(Reuters) -Wells Fargo’s (WFC) fourth-quarter profit beat Wall Street expectations as a rebound in dealmaking activity bolstered the lender’s investment banking business.
Shares of the bank rose 3.1% to $73.40 in premarket trading on Wednesday after it also forecast net interest income (NII) — or the difference between what it earns on loans and pays out for deposits — would increase in 2025.
Wall Street was bolstered by a rebound in activity last year. Increasing confidence spurred companies to issue equity and debt. Corporations also struck deals, lifting volumes from a decade low in 2023.
Bankers expect 2025 to be a much busier year for deals, buoyed by hopes of lower corporate taxes, easing regulations and a broadly pro-business stance under President-elect Donald Trump.
Wells Fargo’s investment banking fees jumped 59% to $725 million in the quarter compared with a year earlier.

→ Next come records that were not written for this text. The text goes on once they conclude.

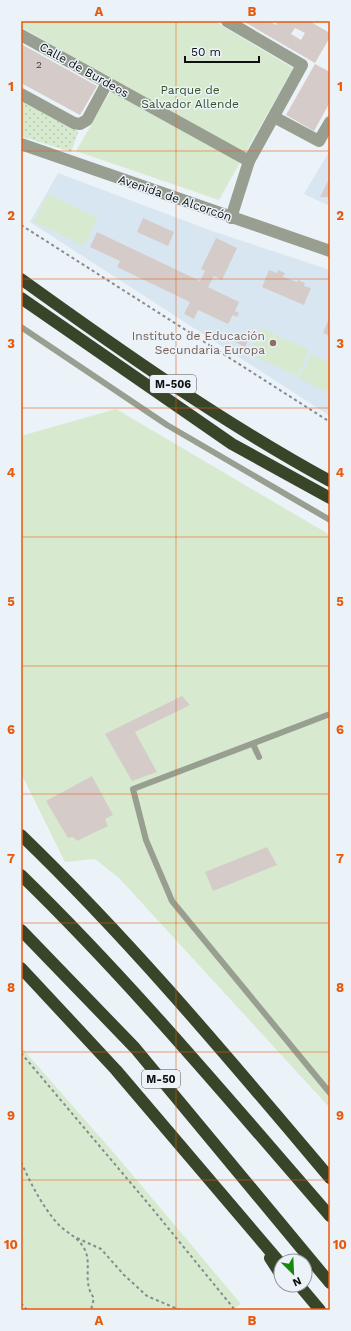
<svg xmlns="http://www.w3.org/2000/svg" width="351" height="1331" viewBox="0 0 351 1331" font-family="'Work Sans',sans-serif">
<defs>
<pattern id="garden-dots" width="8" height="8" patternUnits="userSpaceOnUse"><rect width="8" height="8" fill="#d7eacf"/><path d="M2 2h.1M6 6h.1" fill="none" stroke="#b7c8b1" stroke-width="1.8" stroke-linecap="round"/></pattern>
</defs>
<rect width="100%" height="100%" fill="#ebf2f8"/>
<g fill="#d8e6f1">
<path d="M 330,150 L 330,206 L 304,194 Z"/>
<path d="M 58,173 L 212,231 L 330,270 L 330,416 L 30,222 Z"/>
</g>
<g fill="#d7eacf">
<path d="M 21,21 L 214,21 L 293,68 L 219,200 L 76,151 L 116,82 L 21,27 Z"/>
<path d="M 48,194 L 98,218 L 84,246 L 34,222 Z"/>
<path d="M 261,328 L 309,350 L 298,376 L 249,354 Z"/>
<path d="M 311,354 L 330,363 L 330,393 L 299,379 Z"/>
<path d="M 116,409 L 330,535 L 330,1108 L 119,878 L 95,859 L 65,862 L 21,773 L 21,436 Z"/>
<path d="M 21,1047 L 114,1153 L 241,1304 L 231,1310 L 21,1310 Z"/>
</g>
<path fill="url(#garden-dots)" d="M 21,100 L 78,131 L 78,133 L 71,152 L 21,136 Z"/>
<g fill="#d5ccc9" fill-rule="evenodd">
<path d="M 243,21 L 268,21 L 276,25 L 278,21 L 309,21 L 330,33 L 330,37 L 315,63 ZM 295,28 L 305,33 L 301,40 L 291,34 Z"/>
<path d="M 21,44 L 97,86 L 80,115 L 21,83 Z"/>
<path d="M 315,64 L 330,72 L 330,102 L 314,131 L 286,115 Z"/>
<path d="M 330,177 L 330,197 L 320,197 Z"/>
<path d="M 143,218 L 174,232 L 168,246 L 137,232 Z"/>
<path d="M 97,232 L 200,281 L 205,271 L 201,269 L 216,238 L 237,248 L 222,280 L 214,276 L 208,287 L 239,302 L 235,311 L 239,313 L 237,317 L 233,315 L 228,324 L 198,310 L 194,319 L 184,314 L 190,302 L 117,267 L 120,261 L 90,247 Z"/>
<path d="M 269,270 L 277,273 L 278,270 L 285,273 L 283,277 L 297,282 L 298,280 L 305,283 L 304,286 L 311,288 L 304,305 L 262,287 Z"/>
<path d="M 330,316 L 330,336 L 323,333 Z"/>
<path d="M 239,333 L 249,338 L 245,347 L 235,342 Z"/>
<path d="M 182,696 L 190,705 L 135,732 L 157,772 L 132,781 L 105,734 Z"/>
<path d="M 92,776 L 113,815 L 105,819 L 108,826 L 77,841 L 73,837 L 68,838 L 46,801 Z"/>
<path d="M 267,847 L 277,865 L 213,891 L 205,872 Z"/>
</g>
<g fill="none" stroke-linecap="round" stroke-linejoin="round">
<g stroke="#868b8f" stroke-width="2" stroke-dasharray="3 3" stroke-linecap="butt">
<path d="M 21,225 L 330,422"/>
<path d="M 21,1053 L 151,1207 L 235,1310"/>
<path d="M 21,1162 C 31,1184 41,1204 57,1223 C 66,1233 79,1237 85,1250 C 92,1265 82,1282 94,1298 L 91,1310"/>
<path d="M 77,1238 L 101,1249 L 124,1275 L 147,1296 L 180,1310"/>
<path d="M 21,1303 L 27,1310"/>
</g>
<g stroke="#989f91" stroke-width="6">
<path d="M 21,327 L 167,425 L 330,520"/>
<path d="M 330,714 L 133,789 L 146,840 L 172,901 L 330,1093"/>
<path d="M 253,744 L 259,757"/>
</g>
<g stroke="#989f91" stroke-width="12">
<path d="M 21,35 L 249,161 L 302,65 L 227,21"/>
<path d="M 21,94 L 74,123 L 80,124 L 87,120 L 107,83"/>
<path d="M 274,117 L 319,141 L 330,122"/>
<path d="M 21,144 L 330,251"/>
<path d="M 231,218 L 249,161"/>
</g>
<g stroke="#384528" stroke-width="12">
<path d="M 21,279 C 121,351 222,422 330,481"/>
<path d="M 21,298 L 232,444 L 330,498"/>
<path d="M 21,835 C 132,942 231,1061 330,1178"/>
<path d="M 21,875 C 131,982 229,1100 330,1216"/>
<path d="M 21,930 L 135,1048 L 330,1283"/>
<path d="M 21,968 L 116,1070 L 281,1264"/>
<path d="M 270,1258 L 281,1275"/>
<path d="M 299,1285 L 320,1310"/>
</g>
</g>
<path fill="none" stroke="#e8590c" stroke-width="1" stroke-opacity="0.55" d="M 176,21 L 176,1310M 21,151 L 330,151M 21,279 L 330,279M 21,408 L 330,408M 21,537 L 330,537M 21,666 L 330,666M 21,794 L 330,794M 21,923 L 330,923M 21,1052 L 330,1052M 21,1180 L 330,1180"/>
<circle fill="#8d6e63" stroke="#ebf2f8" stroke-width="1.5" cx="273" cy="343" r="4"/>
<g text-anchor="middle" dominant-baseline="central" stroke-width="3" stroke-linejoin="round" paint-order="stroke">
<g font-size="10" fill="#3f3e3f">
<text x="39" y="64">2</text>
</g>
<g fill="#ebf2f8" stroke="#505356" stroke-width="1">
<rect x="150" y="375" width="46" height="18" rx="3"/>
<rect x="142" y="1070" width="38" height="18" rx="3"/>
</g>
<g font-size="11" font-weight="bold" fill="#0d0f11">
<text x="173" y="384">M-506</text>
<text x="161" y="1079">M-50</text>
</g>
<g font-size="12" fill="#0d0f11" stroke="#ebf2f8">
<text transform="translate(84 70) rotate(29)">Calle de Burdeos</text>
<text transform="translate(175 198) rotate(19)">Avenida de Alcorcón</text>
</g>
<g font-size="12" fill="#345224" stroke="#ebf2f8">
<text x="190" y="90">Parque de<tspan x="190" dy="14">Salvador Allende</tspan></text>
</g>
<g font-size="12" fill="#785e54" stroke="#ebf2f8" text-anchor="end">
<text x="265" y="336">Instituto de Educación<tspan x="265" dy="14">Secundaria Europa</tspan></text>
</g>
</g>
<rect width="351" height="1331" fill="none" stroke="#ebf2f8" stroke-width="44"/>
<g transform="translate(293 1273) rotate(156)"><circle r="19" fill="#ebf2f8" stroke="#92979c"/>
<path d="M0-3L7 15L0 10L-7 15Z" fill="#14890d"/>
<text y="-6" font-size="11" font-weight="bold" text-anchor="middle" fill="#0d0f11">N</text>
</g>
<path d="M185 56v6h74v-6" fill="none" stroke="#0d0f11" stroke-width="2"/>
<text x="191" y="56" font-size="12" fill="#0d0f11" stroke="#ebf2f8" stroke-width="3" paint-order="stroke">50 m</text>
<rect x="22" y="22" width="307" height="1287" fill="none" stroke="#e8590c" stroke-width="1.5"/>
<g font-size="13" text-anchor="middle" font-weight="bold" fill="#e8590c">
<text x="99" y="16">A</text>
<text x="252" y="16">B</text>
<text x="11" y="91">1</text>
<text x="340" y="91">1</text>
<text x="11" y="220">2</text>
<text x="340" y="220">2</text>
<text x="11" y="348">3</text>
<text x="340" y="348">3</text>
<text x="11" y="477">4</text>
<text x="340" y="477">4</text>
<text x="11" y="606">5</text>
<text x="340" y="606">5</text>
<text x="11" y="734">6</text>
<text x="340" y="734">6</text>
<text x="11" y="863">7</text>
<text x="340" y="863">7</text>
<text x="11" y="992">8</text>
<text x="340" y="992">8</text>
<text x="11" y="1120">9</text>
<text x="340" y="1120">9</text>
<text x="11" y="1249">10</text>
<text x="340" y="1249">10</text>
<text x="99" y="1325">A</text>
<text x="252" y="1325">B</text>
</g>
</svg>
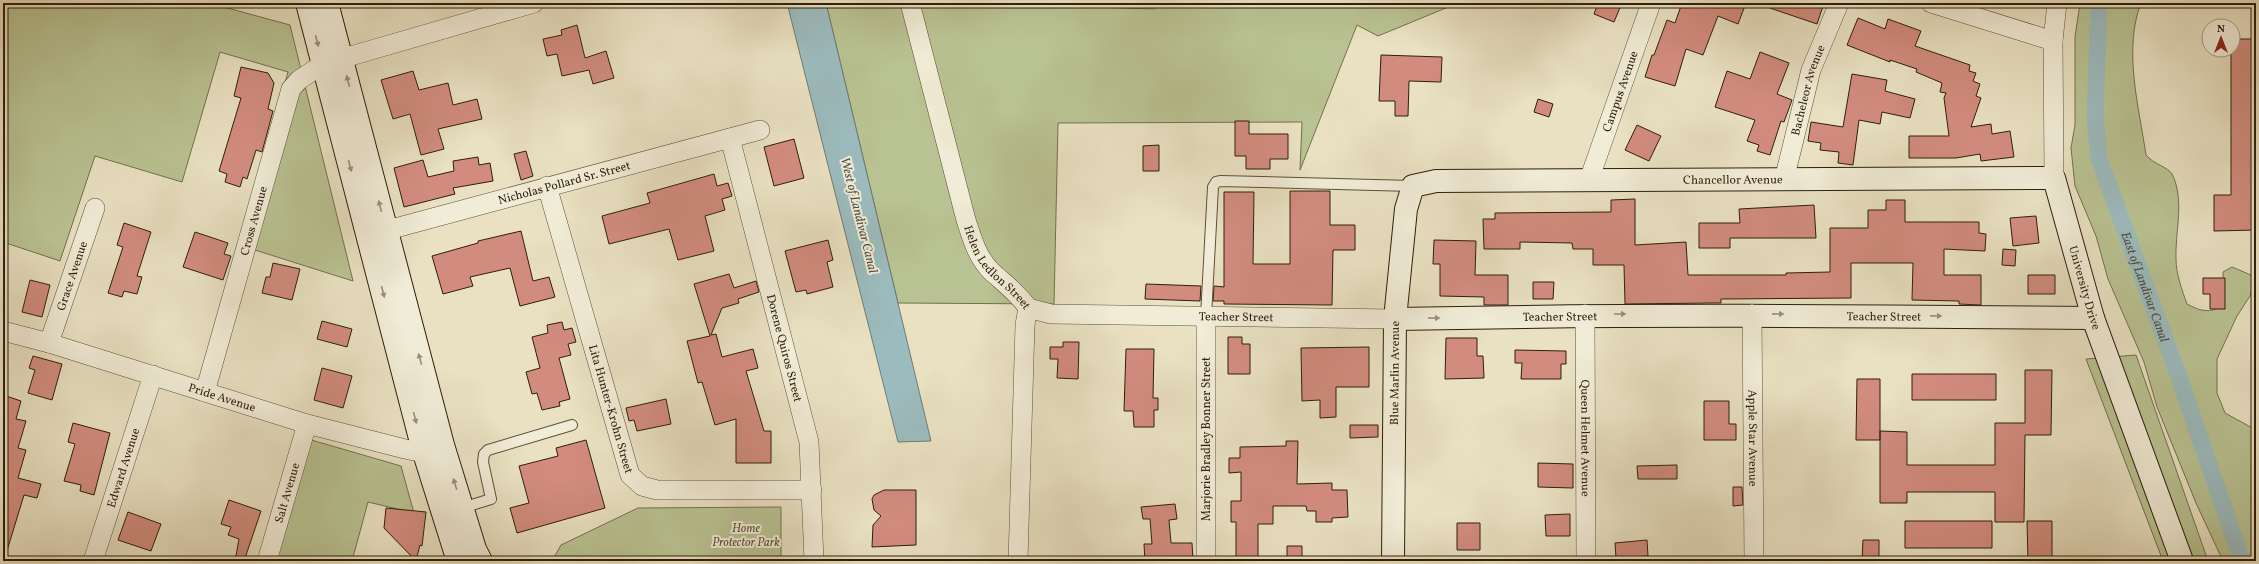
<svg xmlns="http://www.w3.org/2000/svg" width="2259" height="564" font-family="Vollkorn,serif">
  <style>
    .green { fill: #b9c292; stroke: #74704e }
    .water { fill: #9cbbbe; stroke: #707c76 }
    .lines { fill: none; stroke-linecap: round; stroke-linejoin: round }
    .canal { stroke: #9cbbbe; stroke-width: 17 }
    .building { fill: #d28c7e; stroke: #2e1e0b }
    .lane-casing { stroke: #5d4f39; stroke-width: 12 }
    .street-casing { stroke: #5d4f39; stroke-width: 20 }
    .secondary-casing { stroke: #2e1e0b; stroke-width: 24 }
    .lane { stroke: #f1ecd7; stroke-width: 10 }
    .street { stroke: #f1ecd7; stroke-width: 19 }
    .secondary { stroke: #f1ecd7; stroke-width: 22 }
    .oneway { fill: #998f7b }
    .labels { text-anchor: middle; stroke-width: 4; stroke-linejoin: round; paint-order: stroke }
    .street-label { font-size: 12px; fill: #2e1e0b; stroke: #f1ecd7 }
    .park-label { font-size: 12px; font-style: italic; fill: #584f34; stroke: #f1ecd7 }
    .water-label { font-size: 13px; font-style: italic; fill: #4f4d41; stroke: #f1ecd7 }
  </style>
  <rect width="100%" height="100%" fill="#e9e1c2"/>
  <filter id="stains"><feTurbulence type="fractalNoise" baseFrequency=".005" numOctaves="4"/><feColorMatrix values="0 0 0 0 .2 0 0 0 0 .09 0 0 0 0 .02 0 0 0 .5 -.17"/></filter>
  <radialGradient id="worn" r=".72"><stop offset=".6" stop-color="#630" stop-opacity="0"/><stop offset="1" stop-color="#630" stop-opacity=".3"/></radialGradient>
  <path class="green" d="M3 3H209L290 25 353 281 239 245 288 72 220 52 182 182 95 156 60 261 3 242Z
    M826 3H975L1155 9 1158 3H1458L1378 36 1357 25 1300 170 1302 122 1058 123 1054 304 898 303Z
    M2080 3H2141C2123 50 2139 107 2146 155 2153 164 2168 167 2172 174 2185 200 2175 231 2176 259 2176 274 2182 290 2187 304 2200 311 2210 314 2223 305V272L2232 267 2251 275 2253 286 2250 296 2237 316 2217 359V393L2225 413 2256 430V561H2223L2196 503 2157 407 2144 362 2108 279 2096 236 2075 186 2071 148 2075 125V37Z
    M2136 355 2208 561H2163L2086 359Z
    M301 437 401 466 414 513 368 502 352 561H271Z
    M781 507V561H552L561 545 638 508Z"/>
  <path class="water" d="M787 3H826L931 441 898 442Z"/>
  <g class="lines">
    <path class="canal" id="s1" d="M2099 3 2095 116 2099 159 2180 380 2242 561"/>
  </g>
  <path class="building" d="M1598 3H1622L1614 22 1594 14Z
    M1682 3H1746L1738 24 1718 16 1703 55 1686 49 1675 86 1645 77 1652 55H1654L1667 20 1675 23Z
    M1761 3H1824L1817 24 1761 5Z
    M1858 18 1885 29 1888 19 1921 31 1915 46 1970 65 1969 71 1976 73 1973 81 1980 84 1976 96 1981 98 1971 127 1991 124 1992 134 2010 131 2014 157 1981 161 1980 154 1956 158H1909V136H1949L1944 98 1946 93 1940 92 1942 83 1916 72 1917 69 1890 60V62L1847 45Z
    M577 25 585 58 606 51 614 78 593 84 589 70 562 76 557 54 547 56 543 39 562 35 561 30Z
    M2233 39H2256V230L2214 231V195H2231V50H2233Z
    M1760 52 1789 63 1777 94 1792 100 1784 122 1781 121 1770 155 1757 151 1759 145 1747 141 1755 120 1715 107 1727 71 1750 79Z
    M1381 55 1442 57 1441 82 1409 81 1408 116H1395V101H1379Z
    M241 67 268 73 274 83 268 109 273 111 262 152 256 150 247 179 243 177 240 187 225 182 227 174 219 171 241 98 234 96Z
    M413 71 419 90 448 83 453 105 477 99 482 119 438 129 444 149 421 155 410 114 393 119 381 80Z
    M1852 74 1887 80 1885 91 1915 99 1910 118 1882 112 1880 124 1859 120 1853 165 1838 163 1839 152 1820 150 1821 143 1808 141 1811 122 1843 127Z
    M1538 99 1553 104 1549 117 1534 112Z
    M1235 121H1249V134H1288V159H1270V169H1246V156H1235Z
    M1637 125 1661 136 1649 161 1625 150Z
    M794 139 804 178 774 186 764 147Z
    M1159 145V171H1143V146Z
    M526 151 533 176 521 180 514 154Z
    M478 157 479 165 490 163 493 181 453 188 455 194 404 207 394 168 423 160 428 177 454 171 453 161Z
    M714 174 717 186 728 183 732 196 722 199 725 210 705 216 714 251 678 260 669 229 609 244 602 216 650 203 647 193Z
    M1290 191H1330V225H1355V250H1333L1332 305 1224 304V301H1213L1214 286 1224 287V192H1254L1253 264H1290Z
    M1635 199V245L1686 242 1688 275H1786V273L1830 272V228H1868V210H1886V200H1905V222H1979V233L1986 234 1985 251 1944 249V275H1981V305L1959 304V301L1912 300 1913 263H1851V298L1721 299V303H1711L1625 304 1624 265H1593V249H1573L1572 243 1520 242V249H1484L1483 219H1495V213L1611 212V200Z
    M1814 205 1816 238H1730V248H1699V223H1740L1739 209Z
    M2036 216 2039 243 2013 246 2010 218Z
    M124 223 151 232 137 276 142 277 137 294 124 291 122 297 108 293 123 247 117 245Z
    M521 231 533 281 549 277 555 297 520 306 510 268 470 277 473 286 443 294 432 256 478 243V241Z
    M195 232 228 243 224 254 231 256 223 280 183 267Z
    M828 240 833 260 827 262 833 287 807 294 806 290 796 292 785 251Z
    M1434 240 1476 241 1475 275H1508V305H1484V297L1440 296V264H1433Z
    M2003 249 2016 250 2015 266 2002 265Z
    M273 263 300 269 292 300 262 293 266 277H270Z
    M729 274 734 288 756 281 759 292 738 299 739 303 722 308 711 335 716 334 722 357 753 349 758 368 746 371 764 431H771V463H736V419L715 425 702 382 698 383 687 341 710 336 694 284Z
    M2028 275H2055V294H2028Z
    M2203 278H2225V309H2210V294H2203Z
    M30 280 50 285 42 317 22 312Z
    M1533 282H1554L1553 299H1533Z
    M1146 284 1201 286 1200 301 1145 299Z
    M322 321 352 329 347 347 317 339Z
    M562 322 564 330 572 328 576 342 568 344 571 355 559 358 570 399 559 402 560 406 542 410 537 393 532 394 526 372 540 368 532 337 548 333 547 325Z
    M1228 337H1242V344H1250V374H1228Z
    M1446 338H1477V356H1483L1484 378 1445 379Z
    M1063 342H1079L1078 379 1057 378 1058 359H1050V347H1063Z
    M1369 347V387H1336V417L1320 418V400L1302 401 1301 348Z
    M1126 349H1154L1153 398H1158V410H1154V427H1134L1133 411H1124Z
    M1515 350 1566 351V364H1561V379H1521L1522 363H1515Z
    M33 356 62 364 52 400 28 393 35 370 29 368Z
    M322 368 352 376 343 408 314 400Z
    M2025 370H2052L2051 435H2025L2024 522H1995V492H1907V503H1880V431L1907 432V465H1995V423H2025Z
    M1912 374H1996V400H1912Z
    M1857 379H1880V440H1856Z
    M3 395 21 401 16 419 26 421 18 448 26 450 18 478 41 484 37 498 24 495 6 554 3 553Z
    M666 399 671 424 637 431 634 420 629 421 626 408Z
    M1704 401H1729V424H1736V440H1704Z
    M73 423 110 433 94 495 80 491 81 485 64 481 75 444 68 442Z
    M1350 425H1378V437L1350 438Z
    M586 440 605 508 517 533 510 508 529 503 519 466 558 456 556 448Z
    M1286 441H1298L1297 484 1332 483V490H1347L1348 517 1332 518V522H1316V511H1307L1306 506H1273V524H1258V561H1236V522H1231V501H1241V472L1229 473V458H1240V447L1286 446Z
    M1538 463 1573 464V488L1538 487Z
    M1677 465V479H1638L1637 466Z
    M1733 487H1742L1743 505 1733 506Z
    M884 490H916V545L872 547 873 525 881 516 874 510 872 499 874 495Z
    M229 500 261 511 244 561H235L239 539 228 535 231 527 221 524Z
    M1175 504 1177 519 1169 520 1171 543H1192L1193 561H1145L1144 544H1152L1150 519H1143L1141 507Z
    M386 508 426 512 422 546 420 545 416 561 384 528Z
    M128 512 161 524 151 551 118 540Z
    M1570 514V536H1546L1545 515Z
    M1905 521H1992V548H1905Z
    M2027 521H2052V561H2028Z
    M1457 523H1480V550H1457Z
    M1647 540 1648 556 1616 558 1615 543Z
    M1863 540H1879V561H1862Z
    M1287 546H1302V561H1287Z"/>
  <g class="lines">
    <defs>
      <path id="lane" d="M1206 317 1213 187 1216 182 1221 181 1413 186
        M462 508 491 499 483 462 484 454 488 450 572 425"/>
      <g id="street">
        <path id="s2" d="M910 3 966 220C972 238 977 257 991 271 1004 283 1018 293 1028 308L1025 325 1018 561"/>
        <path d="M1931 3 2053 41"/>
        <path id="s3" d="M730 138 809 442 814 561"/>
        <path d="M2054 178 2053 41 2057 3"/>
        <path id="s4" d="M1589 180 1651 3"/>
        <path id="s5" d="M1784 180 1811 70 1839 3"/>
        <path id="s6" d="M547 186 630 475 642 486 657 490H812"/>
        <path id="s7" d="M373 234 760 130"/>
        <path id="s8" d="M1028 308 1051 314 1395 319"/>
        <path id="s9" d="M1585 314 1586 561"/>
        <path id="s10" d="M1752 314 1754 561"/>
        <path id="s11" d="M3 331 49 343 307 424 405 449 414 451 436 446"/>
        <path id="s12" d="M49 343 95 208"/>
        <path id="s13" d="M205 392 291 89 299 80 323 64 534 3"/>
        <path id="s14" d="M93 561 153 375"/>
        <path id="s15" d="M267 561 307 424"/>
        <path d="M1206 561V317"/>
      </g>
      <g id="secondary">
        <path d="M307 3 423 450 458 561"/>
        <path d="M327 3 443 445 475 549 481 561"/>
        <path id="s16" d="M1395 319C1628 314 1860 316 2093 318"/>
        <path id="s17" d="M1393 561 1395 319 1406 209 1413 186 1436 181 2054 178 2093 318 2182 561"/>
      </g>
    </defs>
    <use href="#lane" class="lane-casing"/>
    <use href="#street" class="street-casing"/>
    <use href="#secondary" class="secondary-casing"/>
    <use href="#lane" class="lane"/>
    <use href="#street" class="street"/>
    <use href="#secondary" class="secondary"/>
  </g>
  <defs><path id="oneway-solid" d="M-6-.8H1V-3.2L6.5 0L1 3.2V.8H-6Z"/></defs>
  <g class="oneway">
    <use href="#oneway-solid" transform="translate(317 41) rotate(75)"/>
    <use href="#oneway-solid" transform="translate(348 81) rotate(-104)"/>
    <use href="#oneway-solid" transform="translate(350 166) rotate(75)"/>
    <use href="#oneway-solid" transform="translate(380 206) rotate(-104)"/>
    <use href="#oneway-solid" transform="translate(383 292) rotate(76)"/>
    <use href="#oneway-solid" transform="translate(1620 314)"/>
    <use href="#oneway-solid" transform="translate(1778 314) rotate(1)"/>
    <use href="#oneway-solid" transform="translate(1936 316) rotate(1)"/>
    <use href="#oneway-solid" transform="translate(1434 318) rotate(-1)"/>
    <use href="#oneway-solid" transform="translate(420 359) rotate(-105)"/>
    <use href="#oneway-solid" transform="translate(415 418) rotate(76)"/>
    <use href="#oneway-solid" transform="translate(455 484) rotate(-107)"/>
  </g>
  <g class="labels">
    <g class="street-label">
      <text dy="4" stroke="none"><textPath href="#s4" startOffset="94">Campus Avenue</textPath></text>
      <text dy="4" stroke="none"><textPath href="#s5" startOffset="93">Bacheleor Avenue</textPath></text>
      <text dy="4" stroke="none"><textPath href="#s17" startOffset="697">Chancellor Avenue</textPath></text>
      <text dy="4" stroke="none"><textPath href="#s7" startOffset="198">Nicholas Pollard Sr. Street</textPath></text>
      <text dy="4" stroke="none"><textPath href="#s13" startOffset="178">Cross Avenue</textPath></text>
      <text dy="4" stroke="none"><textPath href="#s2" startOffset="282">Helen Ledlon Street</textPath></text>
      <text dy="4" stroke="none"><textPath href="#s12" startOffset="71">Grace Avenue</textPath></text>
      <text dy="4" stroke="none"><textPath href="#s17" startOffset="1132">University Drive</textPath></text>
      <text dy="4" stroke="none"><textPath href="#s16" startOffset="165">Teacher Street</textPath></text>
      <text dy="4" stroke="none"><textPath href="#s16" startOffset="489">Teacher Street</textPath></text>
      <text dy="4" stroke="none"><textPath href="#s8" startOffset="209">Teacher Street</textPath></text>
      <text dy="4" stroke="none"><textPath href="#s3" startOffset="217">Dorene Quiros Street</textPath></text>
      <text dy="4" stroke="none"><textPath href="#s17" startOffset="188">Blue Marlin Avenue</textPath></text>
      <text dy="4" stroke="none"><textPath href="#s11" startOffset="229">Pride Avenue</textPath></text>
      <text dy="4" stroke="none"><textPath href="#s6" startOffset="232">Lita Hunter-Krohn Street</textPath></text>
      <text dy="4" stroke="none"><textPath href="#s9" startOffset="124">Queen Helmet Avenue</textPath></text>
      <text dy="4" stroke="none"><textPath href="#s10" startOffset="124">Apple Star Avenue</textPath></text>
      <text transform="translate(1206 439) rotate(-90)" y="4">Marjorie Bradley Bonner Street</text>
      <text dy="4" stroke="none"><textPath href="#s14" startOffset="98">Edward Avenue</textPath></text>
      <text dy="4" stroke="none"><textPath href="#s15" startOffset="71">Salt Avenue</textPath></text>
    </g>
    <g class="park-label">
      <text x="746" y="532">Home<tspan x="746" dy="14">Protector Park</tspan></text>
    </g>
    <g class="water-label">
      <text transform="translate(860 215) rotate(76)" y="5">West of Landivar Canal</text>
      <text dy="5" stroke="none"><textPath href="#s1" startOffset="292">East of Landivar Canal</textPath></text>
    </g>
  </g>
  <rect width="2259" height="564" fill="none" stroke="#e9e1c2" stroke-width="16"/>
  <rect x="4" y="4" width="2251" height="556" fill="none" stroke="#2e1e0b" stroke-width="2"/>
  <rect x="8" y="8" width="2243" height="548" fill="none" stroke="#2e1e0b"/>
  <g transform="translate(2221 38)"><circle r="19" fill="#f1ecd7" stroke="#a39a85"/>
  <path d="M0-3L7 15L0 10L-7 15Z" fill="#8f2418"/>
  <text y="-6" font-size="11" font-weight="bold" text-anchor="middle" fill="#2e1e0b">N</text>
  </g>
  <rect width="100%" height="100%" filter="url(#stains)"/>
  <rect width="100%" height="100%" fill="url(#worn)"/>
</svg>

Under CEO Charlie Scharf’s leadership, the bank has sought to diversify its revenue by bolstering fee-based businesses, including investment banking and trading.
The bank made a string of hires from rivals last year, including dealmaking veteran Doug Braunstein, to beef up its ranks as it expands investment banking.
Global investment banking revenue jumped 26% to $86.80 billion in 2024, with North America surging 33% compared with a year earlier, according to data from Dealogic.
Wells Fargo recorded severance expenses of $647 million in the fourth quarter, lower than the $969 million a year earlier.
The bank’s headcount dropped to about 217,500 by the end of 2024, compared with nearly 226,000 at 2023-end.
Wells Fargo also benefited from easier comparisons with the year earlier, when it took sizeable charges related to severance costs and a special assessment fee it had to pay to refill a government deposit insurance fund.
The bank’s non-interest expense fell 12% to $13.90 billion in the quarter compared with a year earlier.
On an adjusted basis, Wells Fargo earned $1.58 per share in the fourth quarter, beating analysts’ expectation of $1.35 per share, according to estimates compiled by LSEG.
Wells Fargo’s NII fell about 7% to $11.84 billion in the quarter compared with a year earlier, hurt by the impact of lower rates on floating rate assets and lower loan balances.
Analysts had expected the bank to earn $11.72 billion.
Despite the slide in NII, the bank projected that interest income would begin to grow again in 2025, driven by a drop in deposit costs and a recovery in loan demand.
A string of interest rate cuts by the U.S. Federal Reserve has started to ease the pressure on banks as they pay out less to customers.